Bryn Mawr Assistant Professor of Geology Selby Cull-Hearth has received a grant from NASA to synthesize minerals in the lab to mimic those on Mars. The work will help researchers better understand data being collected through satellite-borne and ground-based instruments -- including data being used to suggest the existence of liquid water in the Red Planet’s history.

"Minerals can tell us where liquid water was, and when - but only if we know how to read them,” says Cull-Hearth. “If we know where the water was, we know where to search for signs of past life."

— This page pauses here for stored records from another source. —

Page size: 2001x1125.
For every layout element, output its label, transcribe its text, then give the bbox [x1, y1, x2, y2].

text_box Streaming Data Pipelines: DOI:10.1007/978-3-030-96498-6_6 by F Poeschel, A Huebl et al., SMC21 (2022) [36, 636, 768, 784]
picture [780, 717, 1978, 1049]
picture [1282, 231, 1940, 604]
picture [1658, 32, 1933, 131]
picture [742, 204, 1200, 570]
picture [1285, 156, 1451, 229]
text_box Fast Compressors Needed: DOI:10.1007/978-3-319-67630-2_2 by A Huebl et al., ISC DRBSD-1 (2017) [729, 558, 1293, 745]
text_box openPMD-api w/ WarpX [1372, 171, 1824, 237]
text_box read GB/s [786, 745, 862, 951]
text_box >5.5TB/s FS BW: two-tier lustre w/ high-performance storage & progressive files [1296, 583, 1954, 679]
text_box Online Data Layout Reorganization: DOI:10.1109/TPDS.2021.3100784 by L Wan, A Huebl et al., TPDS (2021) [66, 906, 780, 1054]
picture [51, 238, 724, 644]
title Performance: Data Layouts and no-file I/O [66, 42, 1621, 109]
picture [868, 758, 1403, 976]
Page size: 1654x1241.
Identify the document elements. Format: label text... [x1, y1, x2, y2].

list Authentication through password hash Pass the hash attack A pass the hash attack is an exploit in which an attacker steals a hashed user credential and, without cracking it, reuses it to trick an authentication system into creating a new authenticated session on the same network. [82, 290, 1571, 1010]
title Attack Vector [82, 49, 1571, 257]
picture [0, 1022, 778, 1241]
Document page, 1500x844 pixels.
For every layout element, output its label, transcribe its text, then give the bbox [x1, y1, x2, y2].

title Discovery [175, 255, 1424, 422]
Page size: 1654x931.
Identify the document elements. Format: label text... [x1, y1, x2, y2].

While the minerals Cull-Hearth and her students will be working with can easily be detected via orbital- or ground-based visible- to near-infrared (VNIR) spectroscopy, environmental interpretations based on their presence are only useful to the extent that researchers can estimate their abundances and distributions in geologic and geographic context. Because the minerals form in similar environments – and often are products of each other – they likely occur on Mars in mixtures, making it important for researchers to understand the spectral appearance of mixtures of iron oxide and sulfate minerals in the VNIR.

Cull-Hearth and other researchers have already pointed out the limitations of much of the current data. In two previous studies, Cull-Hearth and a team of Bryn Mawr Geology students examined iron-rich rocks in a number of abandoned mines in Pennsylvania and southern Spain and found that “spectral masking” caused by one mineral often obscured the presence of another.

However, before these results can be reliably applied to Mars, several questions must be answered such as -- If mineral X masks mineral Y, how much of mineral X is actually required for the masking?  Is the masking relationship dependent of the grain size of the minerals involved? and more.

By working in the lab, Cull-Hearth hopes to answer those questions.

"The minerals we'll be synthesizing are rare on earth. We'll need to recreate ancient Mars conditions in Bryn Mawr's Geochemistry Lab in order to form them,” explains Cull-Hearth.

Cull-Hearth and her students have already done a good deal of the lab work and the research will continue until at least the end of the grant in spring 2017.